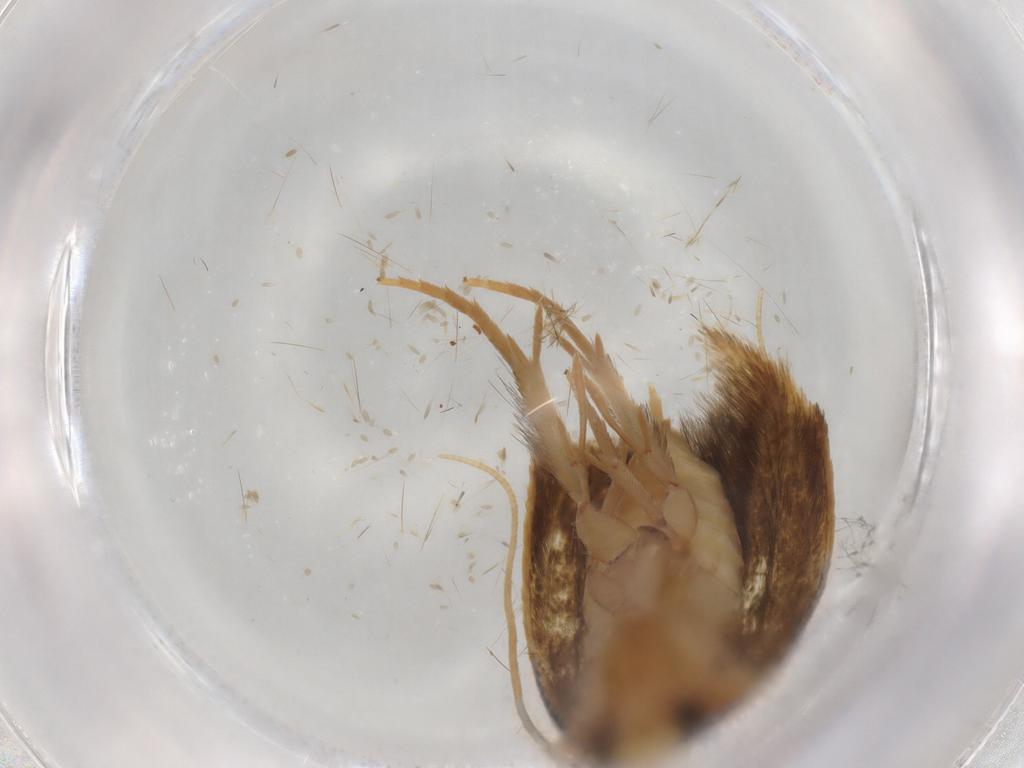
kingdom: Animalia
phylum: Arthropoda
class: Insecta
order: Lepidoptera
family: Tineidae
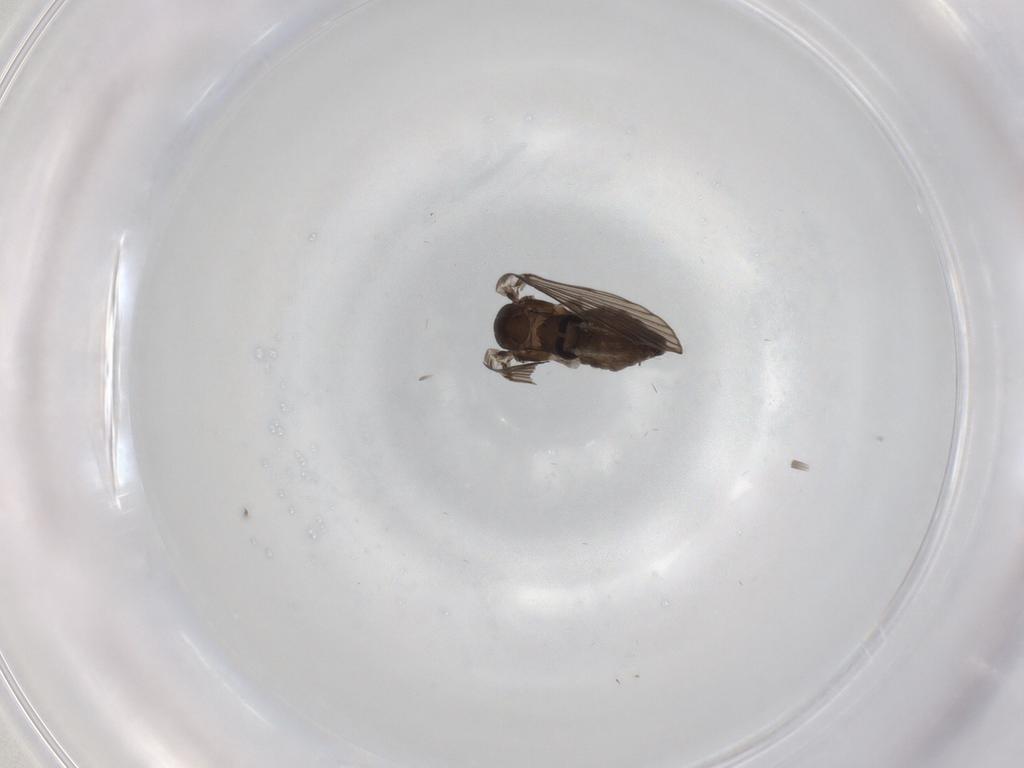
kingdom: Animalia
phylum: Arthropoda
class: Insecta
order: Diptera
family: Psychodidae
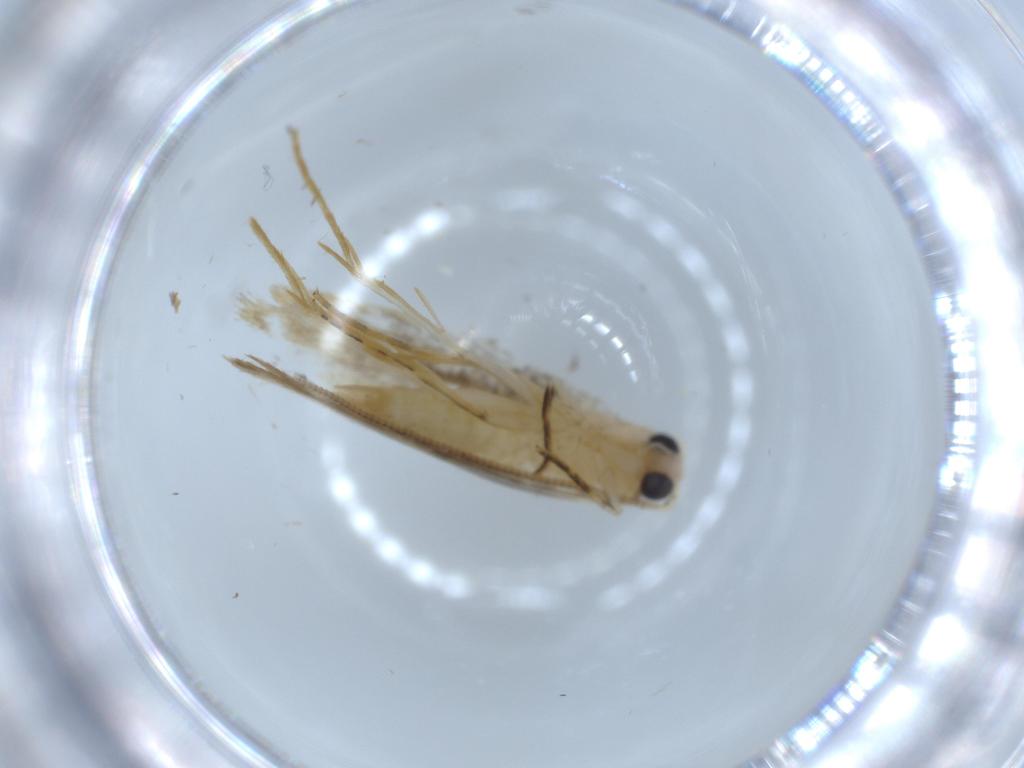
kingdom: Animalia
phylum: Arthropoda
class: Insecta
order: Lepidoptera
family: Tineidae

### THE PROBLEM
Rewrite the lines of all the records with every "phylum" switched to "division" and everything else unchanged. Leave out the pictures.

### WRITTEN SOLUTION
kingdom: Animalia
division: Arthropoda
class: Insecta
order: Lepidoptera
family: Tineidae
kingdom: Animalia
division: Arthropoda
class: Insecta
order: Diptera
family: Psychodidae
kingdom: Animalia
division: Arthropoda
class: Insecta
order: Lepidoptera
family: Tineidae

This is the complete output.